Time(s) Splitter
April 12, 2018 - All
Time(s) Splitter by Richard Goldstein, 2017 The Programing for Cultural Heritage course provided me with my first Python encounter. In the background of learning its basic programming syntax and functions, William Burroughs kept creeping into my mind with Python being a means to scrape, recompose, and clarify or give new meaning to text. Using the word “text,” is perhaps a bit out of place when considering programming’s context of “data,” but seeing data as text is what sparked the inquiry of my Python experiment. With Burroughs as inspiration, I chose to query the New York Times api as my resource much in line with Burroughs’s cut-up material of choice, the newspaper.

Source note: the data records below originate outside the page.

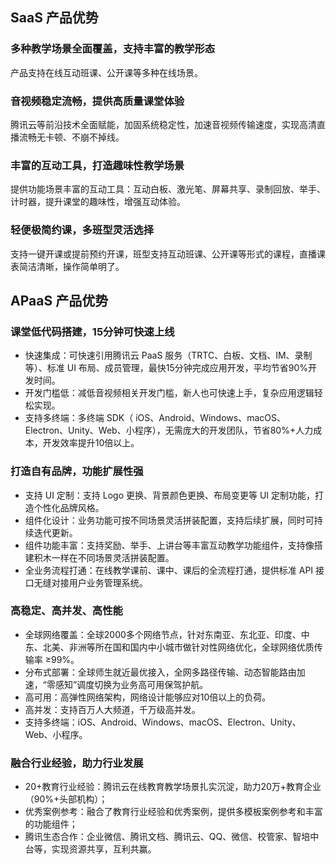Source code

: ##  SaaS 产品优势
### 多种教学场景全面覆盖，支持丰富的教学形态
产品支持在线互动班课、公开课等多种在线场景。

### 音视频稳定流畅，提供高质量课堂体验
腾讯云等前沿技术全面赋能，加固系统稳定性，加速音视频传输速度，实现高清直播流畅无卡顿、不崩不掉线。

### 丰富的互动工具，打造趣味性教学场景
提供功能场景丰富的互动工具：互动白板、激光笔、屏幕共享、录制回放、举手、计时器，提升课堂的趣味性，增强互动体验。

### 轻便极简约课，多班型灵活选择
支持一键开课或提前预约开课，班型支持互动班课、公开课等形式的课程，直播课表简洁清晰，操作简单明了。

## APaaS 产品优势
### 课堂低代码搭建，15分钟可快速上线
- 快速集成：可快速引用腾讯云 PaaS 服务（TRTC、白板、文档、IM、录制等）、标准 UI 布局、成员管理，最快15分钟完成应用开发，平均节省90%开发时间。
- 开发门槛低：减低音视频相关开发门槛，新人也可快速上手，复杂应用逻辑轻松实现。
- 支持多终端：多终端 SDK（ iOS、Android、Windows、macOS、Electron、Unity、Web、小程序），无需庞大的开发团队，节省80%+人力成本，开发效率提升10倍以上。

### 打造自有品牌，功能扩展性强

- 支持 UI 定制：支持 Logo 更换、背景颜色更换、布局变更等 UI 定制功能，打造个性化品牌风格。
- 组件化设计：业务功能可按不同场景灵活拼装配置，支持后续扩展，同时可持续迭代更新。
- 组件功能丰富：支持奖励、举手、上讲台等丰富互动教学功能组件，支持像搭建积木一样在不同场景灵活拼装配置。
- 全业务流程打通：在线教学课前、课中、课后的全流程打通，提供标准 API 接口无缝对接用户业务管理系统。

### 高稳定、高并发、高性能

- 全球网络覆盖：全球2000多个网络节点，针对东南亚、东北亚、印度、中东、北美、非洲等所在国和国内中小城市做针对性网络优化，全球网络优质传输率 ≥99%。
- 分布式部署：全球师生就近最优接入，全网多路径传输、动态智能路由加速，“零感知”调度切换为业务高可用保驾护航。
- 高可用：高弹性网络架构，网络设计能够应对10倍以上的负荷。
- 高并发：支持百万人大频道，千万级高并发。
- 支持多终端：iOS、Android、Windows、macOS、Electron、Unity、Web、小程序。

### 融合行业经验，助力行业发展

- 20+教育行业经验：腾讯云在线教育教学场景扎实沉淀，助力20万+教育企业（90%+头部机构）；
- 优秀案例参考：融合了教育行业经验和优秀案例，提供多模板案例参考和丰富的功能组件；
- 腾讯生态合作：企业微信、腾讯文档、腾讯云、QQ、微信、校管家、智培中台等，实现资源共享，互利共赢。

I wanted to cast as wide a net as I could and only filter the paper’s archive by Burroughs’s birth and death dates, allowing him to literally frame the project field in addition to culling the leading text “snippets” of these articles. The implementation of Python required two scripts, one that would query the latest articles in reverse from his death and one that would query the earliest dates and moving forward from his birth. Having acquired the text, I then needed a way to atomize and structure these strings, which the CSV format supported. My rule for splitting text strings was a three-part if/then statement. I felt splitting texts on their preexisting conjunctions and pauses would lend a smoothness leading up to the ensuing juxtaposing concatenations. The system follows: if the “snippet” of text has a comma, split on the first comma if there is no comma, split on “and” if there is no “and” split on either “in,” “on,” “at,” or “for” which in Python looks like: if ‘,’ in a_doc[‘snippet’]: words = a_doc[‘snippet’].split(‘,’) elif ‘ and ‘ in a_doc[‘snippet’]: words = a_doc[‘snippet’].split(‘and’) else: words = re.split(“in|on|at|for”,a_doc[‘snippet’]) This logic would parse the text before writing them out to discrete cells of two CSVs, one for the oldest and newest strings.